### How to complete this task
Put the lines of the records below into a Markdown table with two columns, Row and Text: Row holds the running line number and Text holds the line. Skip blank lines and leave the pictures out.

### Excerpted data
§ §

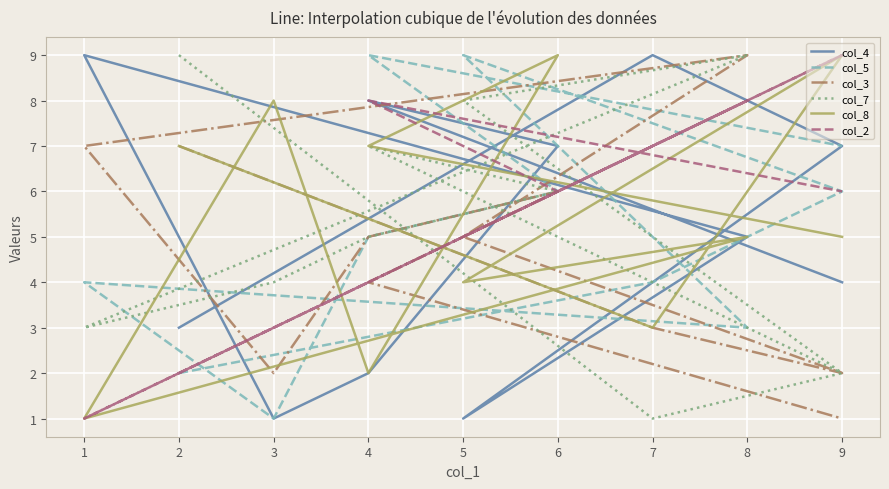

Between 3 and 9, which series saw the biggest shift?

col_5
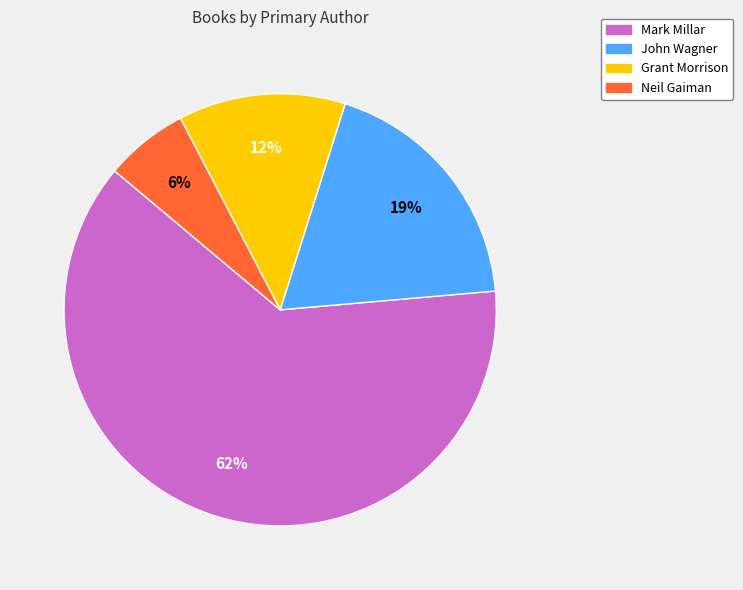

What percentage is the Mark Millar slice, to the nearest percent?

62%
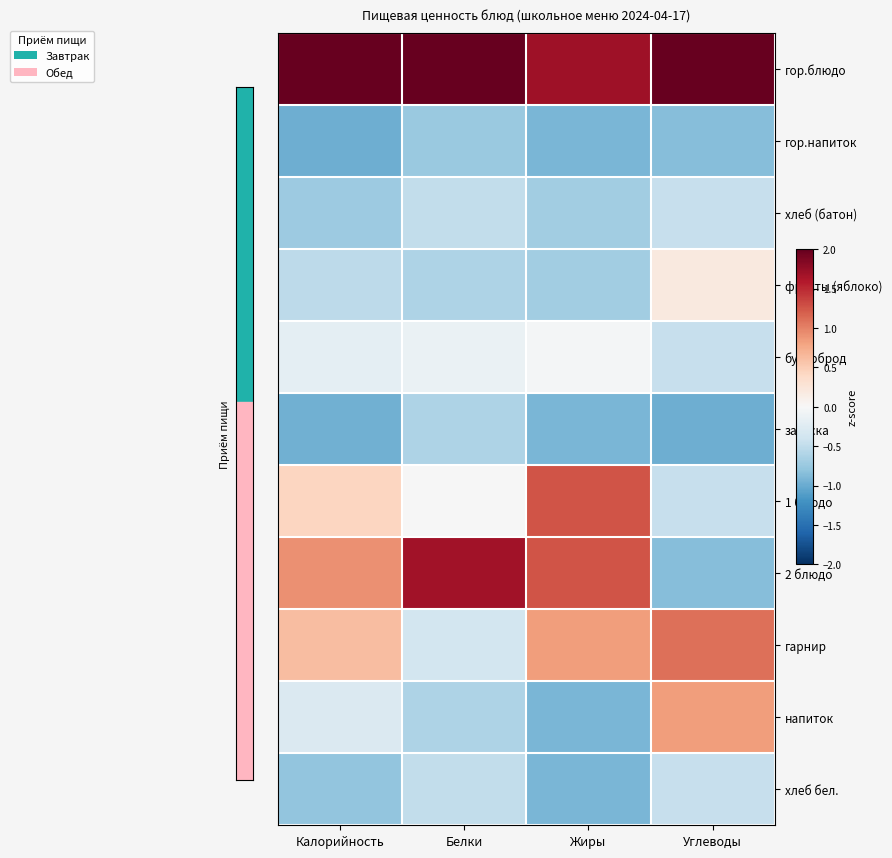

At how many categories does at least one series exceed 0?

4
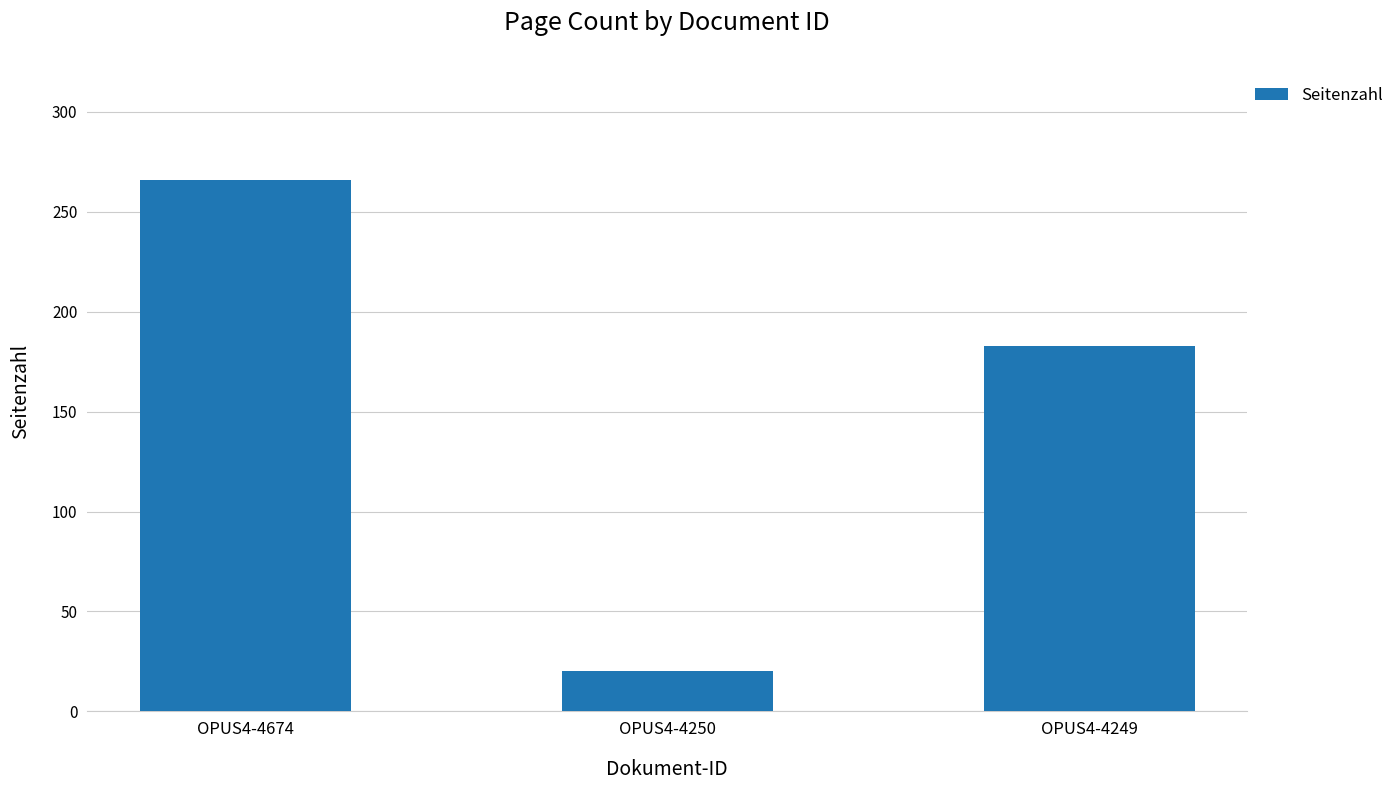

How many data points are less than 183?

1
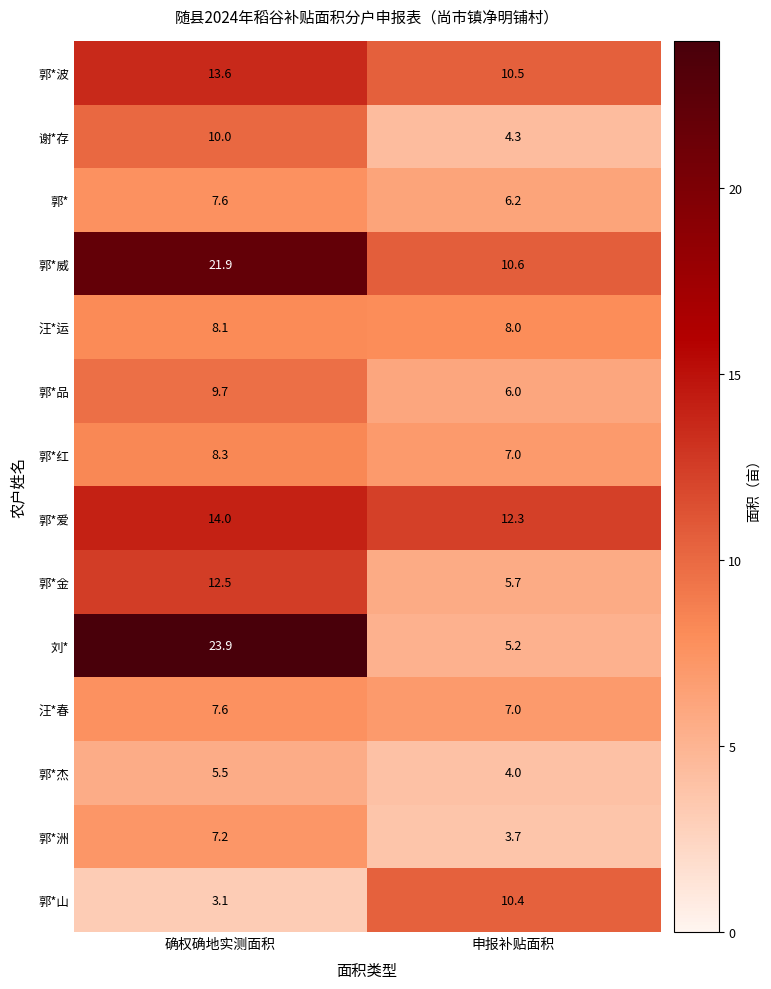

Reading left to right, list all the values displayed in this chart.

郭*波: 13.6	10.5
谢*存: 10.0	4.3
郭*: 7.6	6.2
郭*威: 21.9	10.6
汪*运: 8.1	8.0
郭*品: 9.7	6.0
郭*红: 8.3	7.0
郭*爱: 14.0	12.3
郭*金: 12.5	5.7
刘*: 23.9	5.2
汪*春: 7.6	7.0
郭*杰: 5.5	4.0
郭*洲: 7.2	3.7
郭*山: 3.1	10.4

§ §

### Your response
| Row | Text |
|---|---|
| 1 | Between 3 and 9, which series saw the biggest shift? |
| 2 | col_5 |
| 3 | What percentage is the Mark Millar slice, to the nearest percent? |
| 4 | 62% |
| 5 | At how many categories does at least one series exceed 0? |
| 6 | 4 |
| 7 | How many data points are less than 183? |
| 8 | 1 |
| 9 | Reading left to right, list all the values displayed in this chart. |
| 10 | 郭*波: 13.6	10.5 |
| 11 | 谢*存: 10.0	4.3 |
| 12 | 郭*: 7.6	6.2 |
| 13 | 郭*威: 21.9	10.6 |
| 14 | 汪*运: 8.1	8.0 |
| 15 | 郭*品: 9.7	6.0 |
| 16 | 郭*红: 8.3	7.0 |
| 17 | 郭*爱: 14.0	12.3 |
| 18 | 郭*金: 12.5	5.7 |
| 19 | 刘*: 23.9	5.2 |
| 20 | 汪*春: 7.6	7.0 |
| 21 | 郭*杰: 5.5	4.0 |
| 22 | 郭*洲: 7.2	3.7 |
| 23 | 郭*山: 3.1	10.4 |